Problem details: Give back the records below verbatim, please, but without a single image.

Records to process:
============================================================
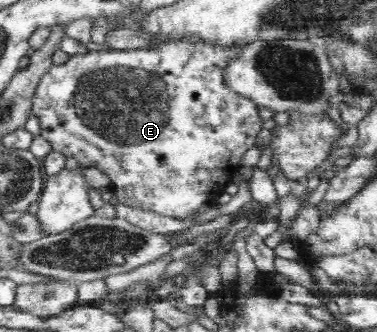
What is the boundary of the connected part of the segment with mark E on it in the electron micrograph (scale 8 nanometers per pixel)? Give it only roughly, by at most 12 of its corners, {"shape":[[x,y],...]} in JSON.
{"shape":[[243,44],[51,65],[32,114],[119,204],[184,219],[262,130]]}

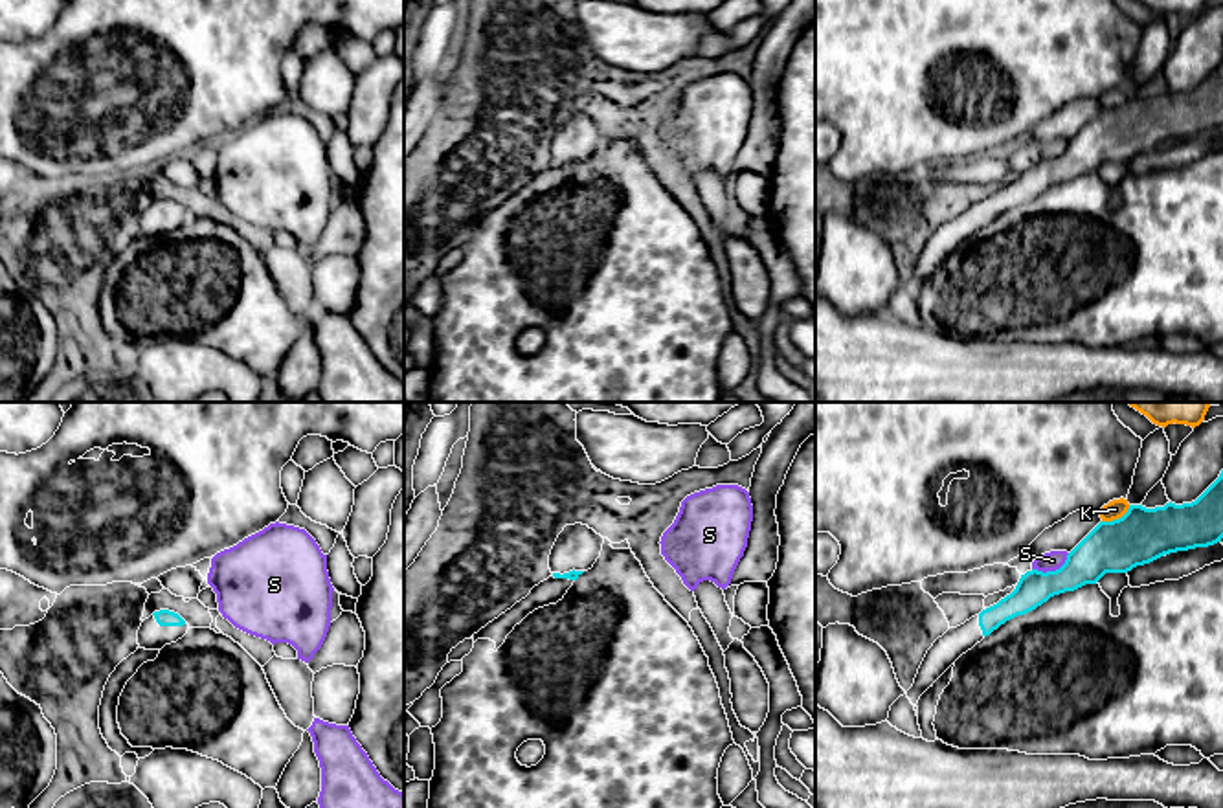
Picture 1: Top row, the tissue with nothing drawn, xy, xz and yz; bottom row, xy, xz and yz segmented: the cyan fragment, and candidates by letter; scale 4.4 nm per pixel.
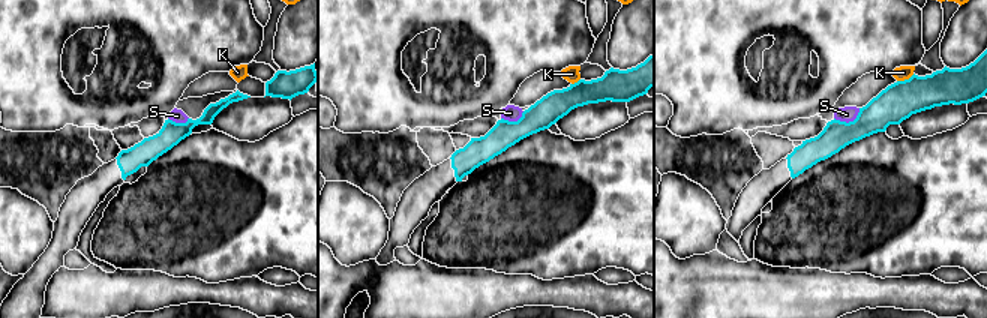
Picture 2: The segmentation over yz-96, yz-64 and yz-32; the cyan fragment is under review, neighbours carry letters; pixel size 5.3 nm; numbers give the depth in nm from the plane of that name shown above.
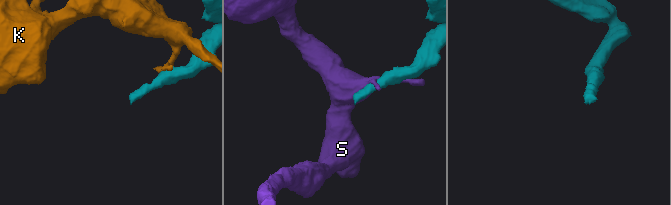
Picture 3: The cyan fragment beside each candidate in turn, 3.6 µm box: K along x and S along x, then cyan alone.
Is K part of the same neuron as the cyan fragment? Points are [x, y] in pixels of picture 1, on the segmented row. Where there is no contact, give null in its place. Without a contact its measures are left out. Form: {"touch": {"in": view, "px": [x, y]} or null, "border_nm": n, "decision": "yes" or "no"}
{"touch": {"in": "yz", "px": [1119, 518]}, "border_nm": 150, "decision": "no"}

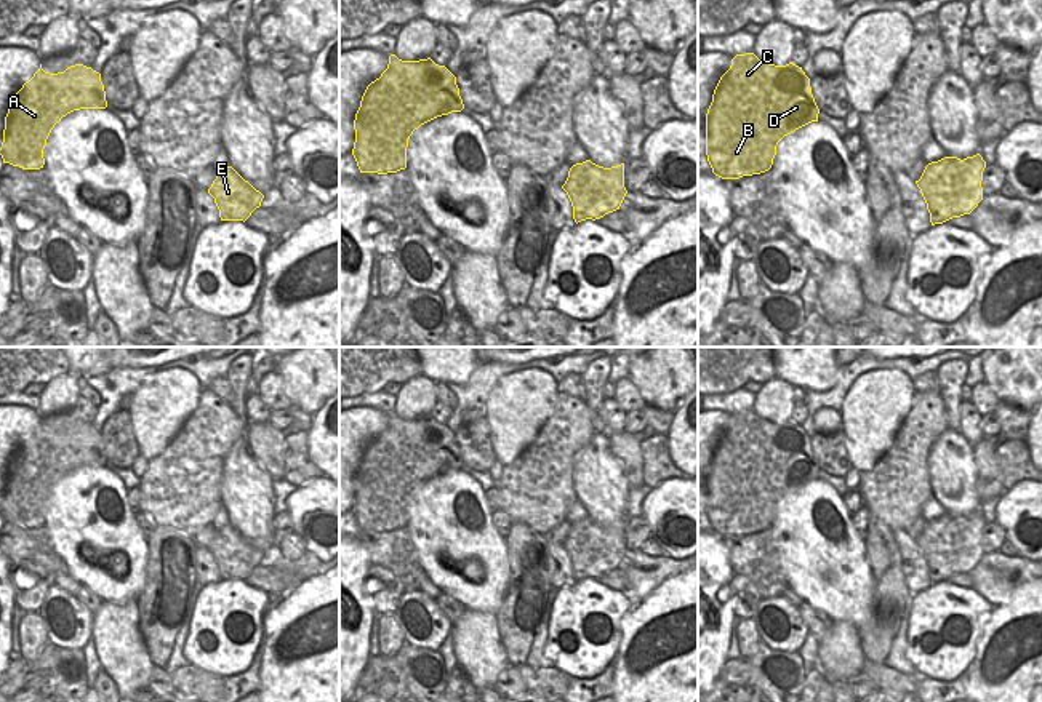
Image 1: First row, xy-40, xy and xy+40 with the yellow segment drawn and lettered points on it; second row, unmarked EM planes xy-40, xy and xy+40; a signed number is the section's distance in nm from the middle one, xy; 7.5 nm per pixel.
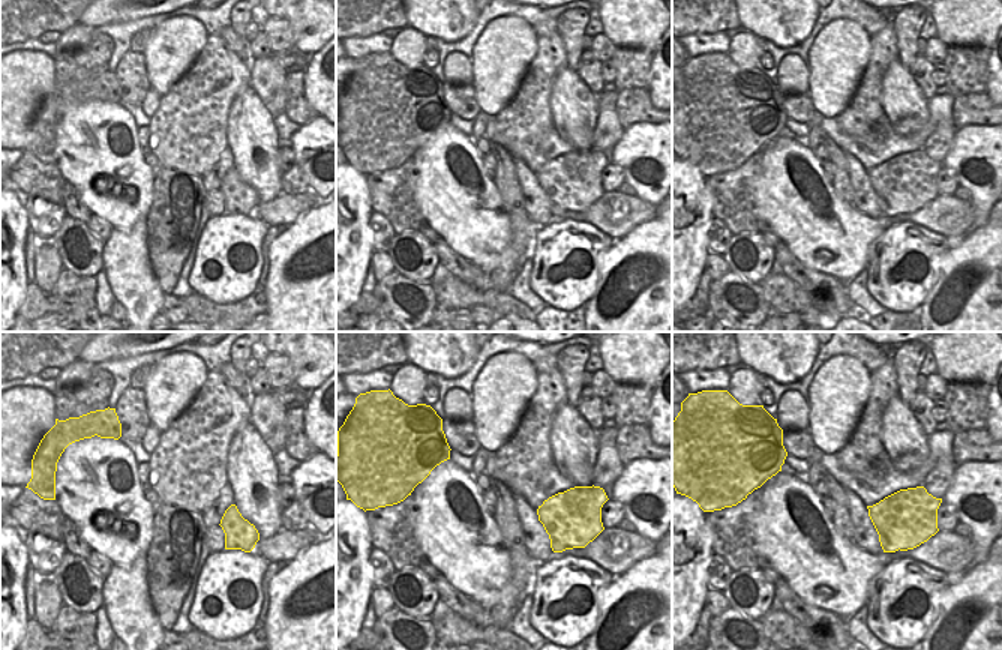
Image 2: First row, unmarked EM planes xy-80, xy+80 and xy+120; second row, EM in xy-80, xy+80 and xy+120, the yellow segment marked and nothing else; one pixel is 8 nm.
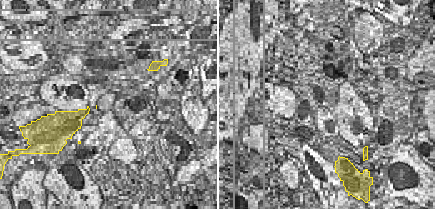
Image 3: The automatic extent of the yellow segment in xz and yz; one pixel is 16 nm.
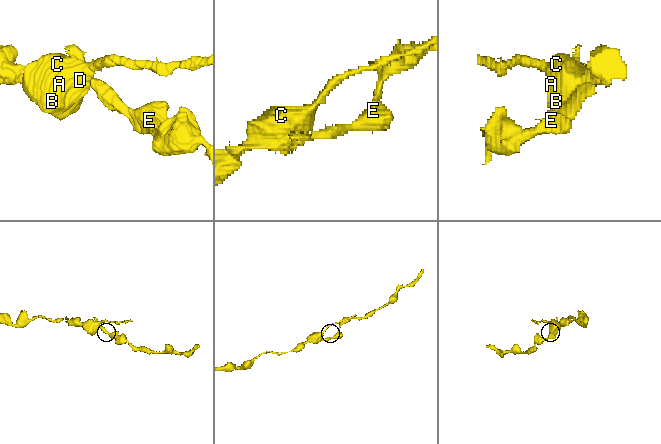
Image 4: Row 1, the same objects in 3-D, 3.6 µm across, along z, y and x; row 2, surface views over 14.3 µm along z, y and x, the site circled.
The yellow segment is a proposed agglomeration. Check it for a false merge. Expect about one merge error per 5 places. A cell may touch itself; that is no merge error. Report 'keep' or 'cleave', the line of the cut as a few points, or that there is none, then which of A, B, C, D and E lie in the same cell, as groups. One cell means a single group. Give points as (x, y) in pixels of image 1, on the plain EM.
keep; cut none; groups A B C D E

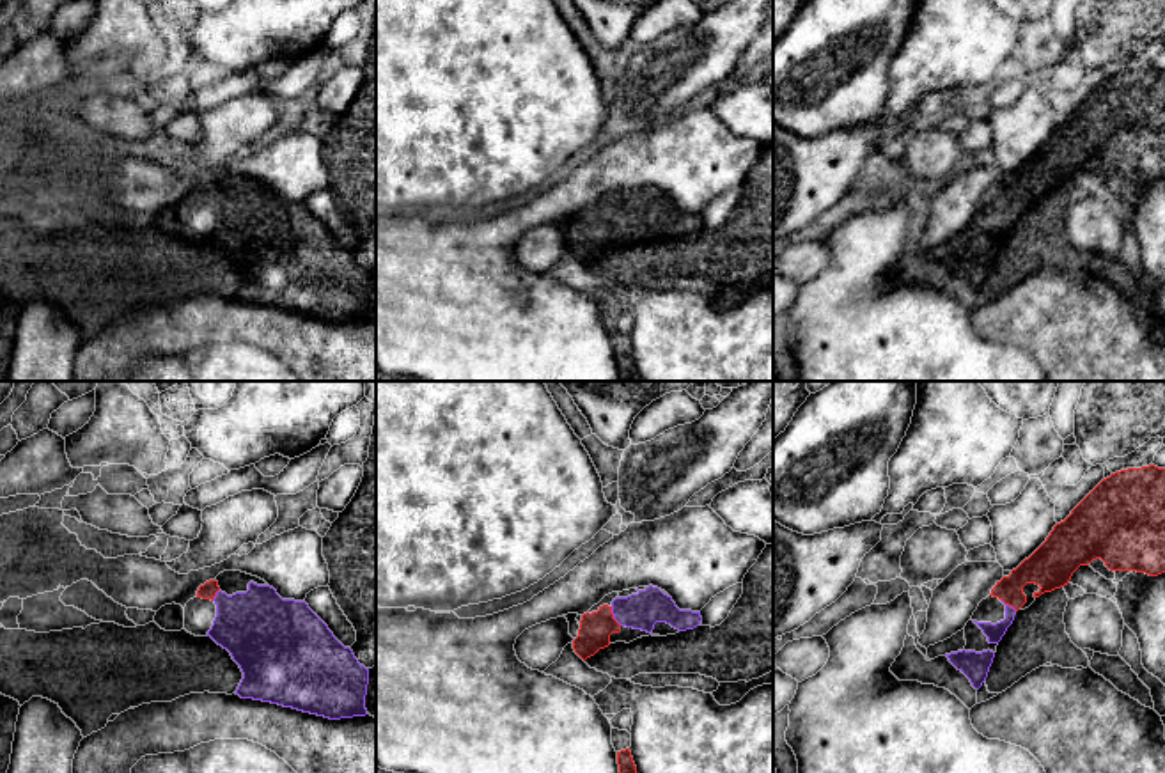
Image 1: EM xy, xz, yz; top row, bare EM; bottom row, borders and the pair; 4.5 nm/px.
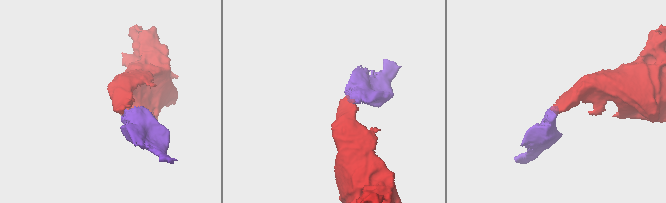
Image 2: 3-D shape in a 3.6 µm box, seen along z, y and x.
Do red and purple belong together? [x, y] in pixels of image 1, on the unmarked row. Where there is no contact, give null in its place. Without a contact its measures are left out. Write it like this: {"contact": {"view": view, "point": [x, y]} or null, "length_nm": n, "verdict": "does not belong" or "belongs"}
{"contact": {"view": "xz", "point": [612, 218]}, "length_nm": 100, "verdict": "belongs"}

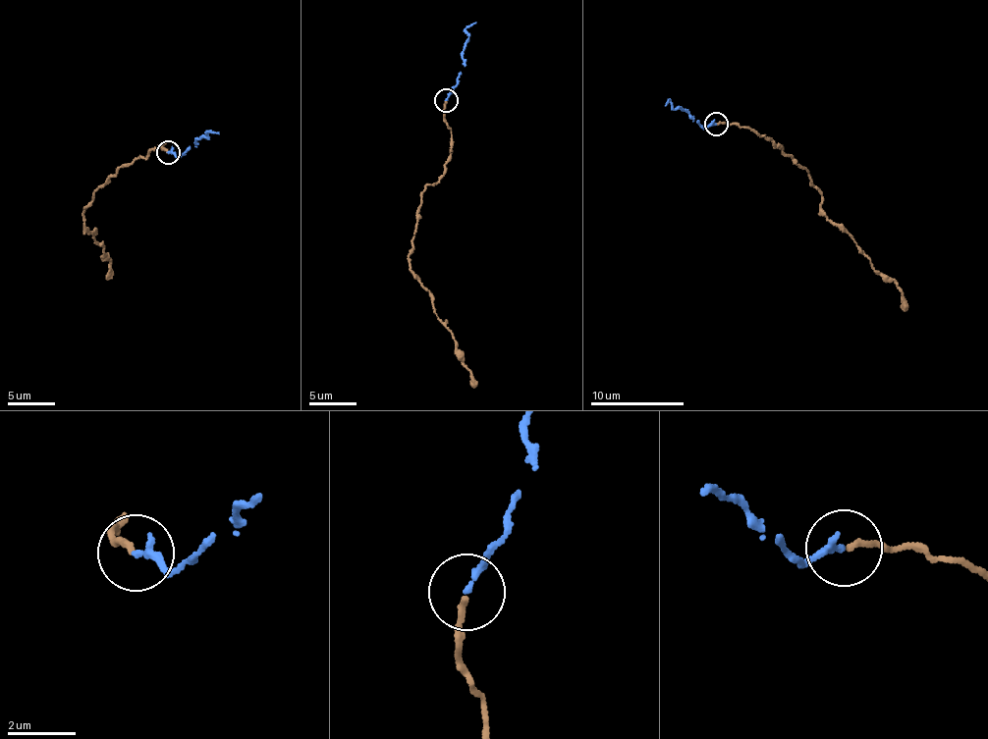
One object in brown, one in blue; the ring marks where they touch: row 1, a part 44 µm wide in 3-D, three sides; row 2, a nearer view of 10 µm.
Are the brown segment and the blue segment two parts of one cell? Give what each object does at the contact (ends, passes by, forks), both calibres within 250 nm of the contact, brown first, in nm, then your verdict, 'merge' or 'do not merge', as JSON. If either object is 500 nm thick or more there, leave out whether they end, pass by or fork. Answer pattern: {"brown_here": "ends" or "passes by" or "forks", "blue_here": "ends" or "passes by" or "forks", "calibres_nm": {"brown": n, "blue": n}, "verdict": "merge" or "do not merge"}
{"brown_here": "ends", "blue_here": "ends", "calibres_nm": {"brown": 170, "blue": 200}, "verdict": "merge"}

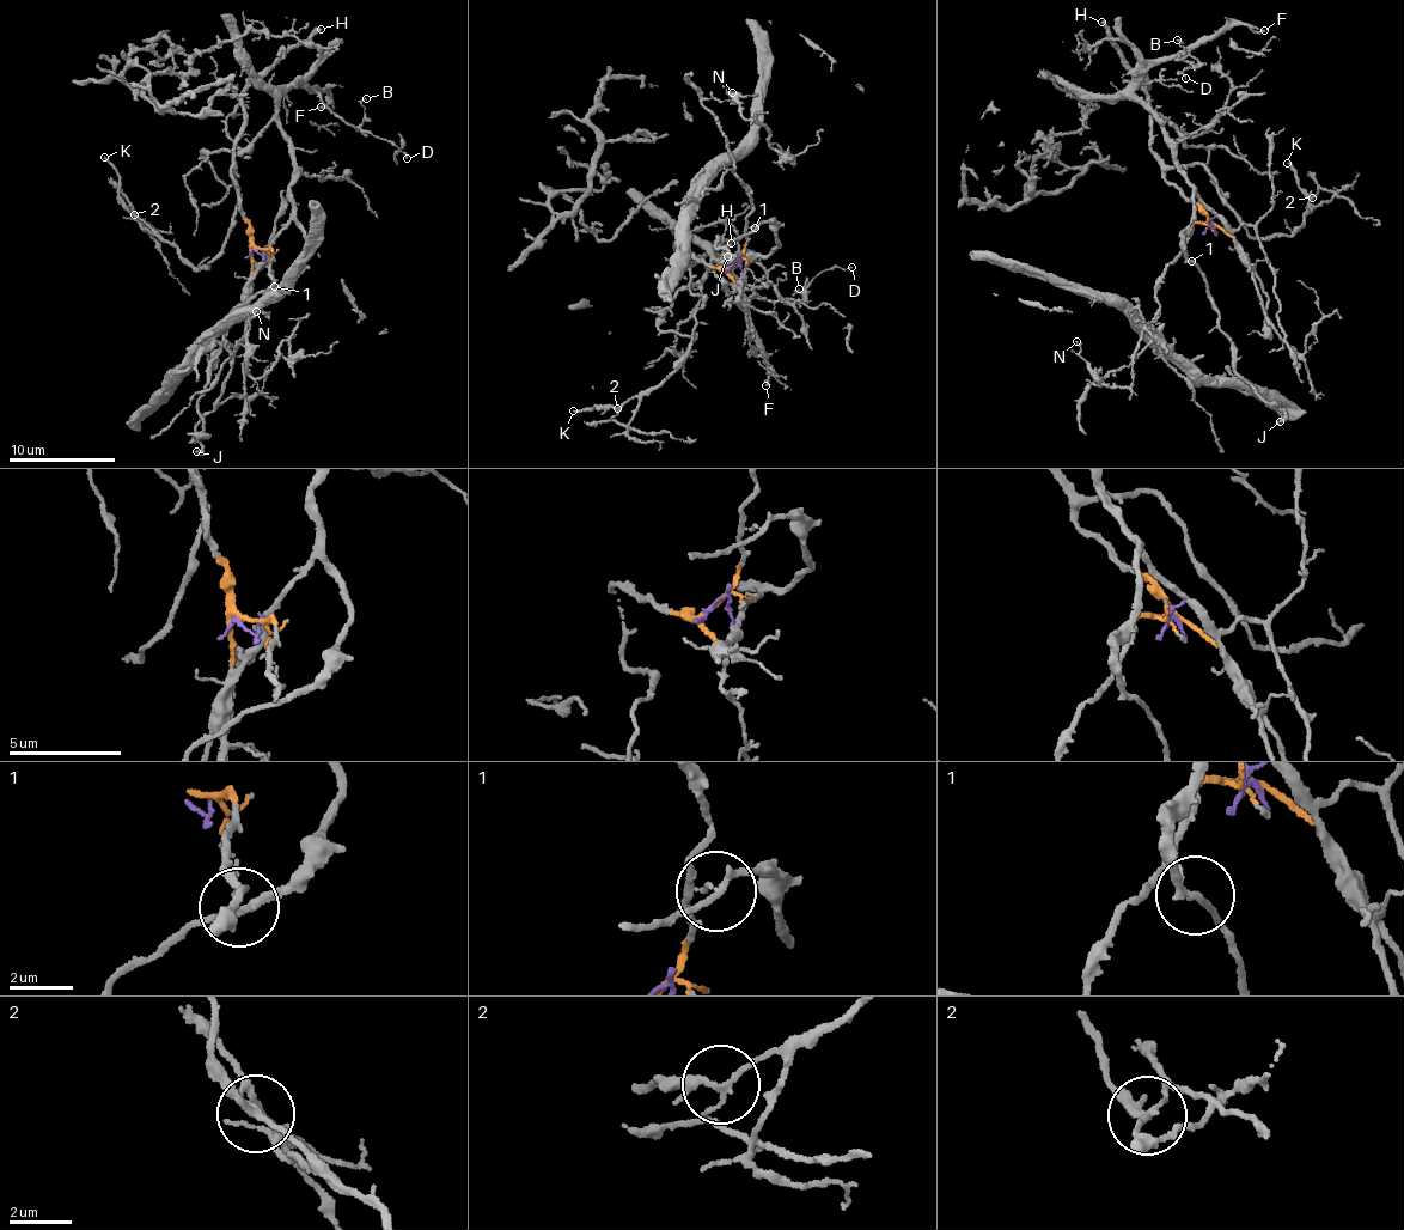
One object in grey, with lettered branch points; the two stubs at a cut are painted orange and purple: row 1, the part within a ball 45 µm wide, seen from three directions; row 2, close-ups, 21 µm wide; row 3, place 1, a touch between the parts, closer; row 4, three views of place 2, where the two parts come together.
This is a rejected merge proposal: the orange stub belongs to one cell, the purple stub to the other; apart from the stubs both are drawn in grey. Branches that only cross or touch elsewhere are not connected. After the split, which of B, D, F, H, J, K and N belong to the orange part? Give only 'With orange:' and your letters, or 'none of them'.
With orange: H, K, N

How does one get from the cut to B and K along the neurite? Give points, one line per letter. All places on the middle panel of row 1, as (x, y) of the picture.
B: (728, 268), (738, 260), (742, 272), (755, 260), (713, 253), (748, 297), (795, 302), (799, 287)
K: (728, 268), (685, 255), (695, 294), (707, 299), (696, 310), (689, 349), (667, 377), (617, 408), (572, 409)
============================================================
Answer to the exercise:
What is the boundary of the connected part of the segment with mark E on it in the electron micrograph (scale 8 nanometers per pixel)? Give it only roughly, by at most 12 of its corners, {"shape":[[x,y],...]} in JSON.
{"shape":[[243,44],[51,65],[32,114],[119,204],[184,219],[262,130]]}

Picture 1: Top row, the tissue with nothing drawn, xy, xz and yz; bottom row, xy, xz and yz segmented: the cyan fragment, and candidates by letter; scale 4.4 nm per pixel.
Picture 2: The segmentation over yz-96, yz-64 and yz-32; the cyan fragment is under review, neighbours carry letters; pixel size 5.3 nm; numbers give the depth in nm from the plane of that name shown above.
Picture 3: The cyan fragment beside each candidate in turn, 3.6 µm box: K along x and S along x, then cyan alone.
Is K part of the same neuron as the cyan fragment? Points are [x, y] in pixels of picture 1, on the segmented row. Where there is no contact, give null in its place. Without a contact its measures are left out. Form: {"touch": {"in": view, "px": [x, y]} or null, "border_nm": n, "decision": "yes" or "no"}
{"touch": {"in": "yz", "px": [1119, 518]}, "border_nm": 150, "decision": "no"}

Image 1: First row, xy-40, xy and xy+40 with the yellow segment drawn and lettered points on it; second row, unmarked EM planes xy-40, xy and xy+40; a signed number is the section's distance in nm from the middle one, xy; 7.5 nm per pixel.
Image 2: First row, unmarked EM planes xy-80, xy+80 and xy+120; second row, EM in xy-80, xy+80 and xy+120, the yellow segment marked and nothing else; one pixel is 8 nm.
Image 3: The automatic extent of the yellow segment in xz and yz; one pixel is 16 nm.
Image 4: Row 1, the same objects in 3-D, 3.6 µm across, along z, y and x; row 2, surface views over 14.3 µm along z, y and x, the site circled.
The yellow segment is a proposed agglomeration. Check it for a false merge. Expect about one merge error per 5 places. A cell may touch itself; that is no merge error. Report 'keep' or 'cleave', the line of the cut as a few points, or that there is none, then which of A, B, C, D and E lie in the same cell, as groups. One cell means a single group. Give points as (x, y) in pixels of image 1, on the plain EM.
keep; cut none; groups A B C D E

Image 1: EM xy, xz, yz; top row, bare EM; bottom row, borders and the pair; 4.5 nm/px.
Image 2: 3-D shape in a 3.6 µm box, seen along z, y and x.
Do red and purple belong together? [x, y] in pixels of image 1, on the unmarked row. Where there is no contact, give null in its place. Without a contact its measures are left out. Write it like this: {"contact": {"view": view, "point": [x, y]} or null, "length_nm": n, "verdict": "does not belong" or "belongs"}
{"contact": {"view": "xz", "point": [612, 218]}, "length_nm": 100, "verdict": "belongs"}

One object in brown, one in blue; the ring marks where they touch: row 1, a part 44 µm wide in 3-D, three sides; row 2, a nearer view of 10 µm.
Are the brown segment and the blue segment two parts of one cell? Give what each object does at the contact (ends, passes by, forks), both calibres within 250 nm of the contact, brown first, in nm, then your verdict, 'merge' or 'do not merge', as JSON. If either object is 500 nm thick or more there, leave out whether they end, pass by or fork. Answer pattern: {"brown_here": "ends" or "passes by" or "forks", "blue_here": "ends" or "passes by" or "forks", "calibres_nm": {"brown": n, "blue": n}, "verdict": "merge" or "do not merge"}
{"brown_here": "ends", "blue_here": "ends", "calibres_nm": {"brown": 170, "blue": 200}, "verdict": "merge"}

One object in grey, with lettered branch points; the two stubs at a cut are painted orange and purple: row 1, the part within a ball 45 µm wide, seen from three directions; row 2, close-ups, 21 µm wide; row 3, place 1, a touch between the parts, closer; row 4, three views of place 2, where the two parts come together.
This is a rejected merge proposal: the orange stub belongs to one cell, the purple stub to the other; apart from the stubs both are drawn in grey. Branches that only cross or touch elsewhere are not connected. After the split, which of B, D, F, H, J, K and N belong to the orange part? Give only 'With orange:' and your letters, or 'none of them'.
With orange: H, K, N

How does one get from the cut to B and K along the neurite? Give points, one line per letter. All places on the middle panel of row 1, as (x, y) of the picture.
B: (728, 268), (738, 260), (742, 272), (755, 260), (713, 253), (748, 297), (795, 302), (799, 287)
K: (728, 268), (685, 255), (695, 294), (707, 299), (696, 310), (689, 349), (667, 377), (617, 408), (572, 409)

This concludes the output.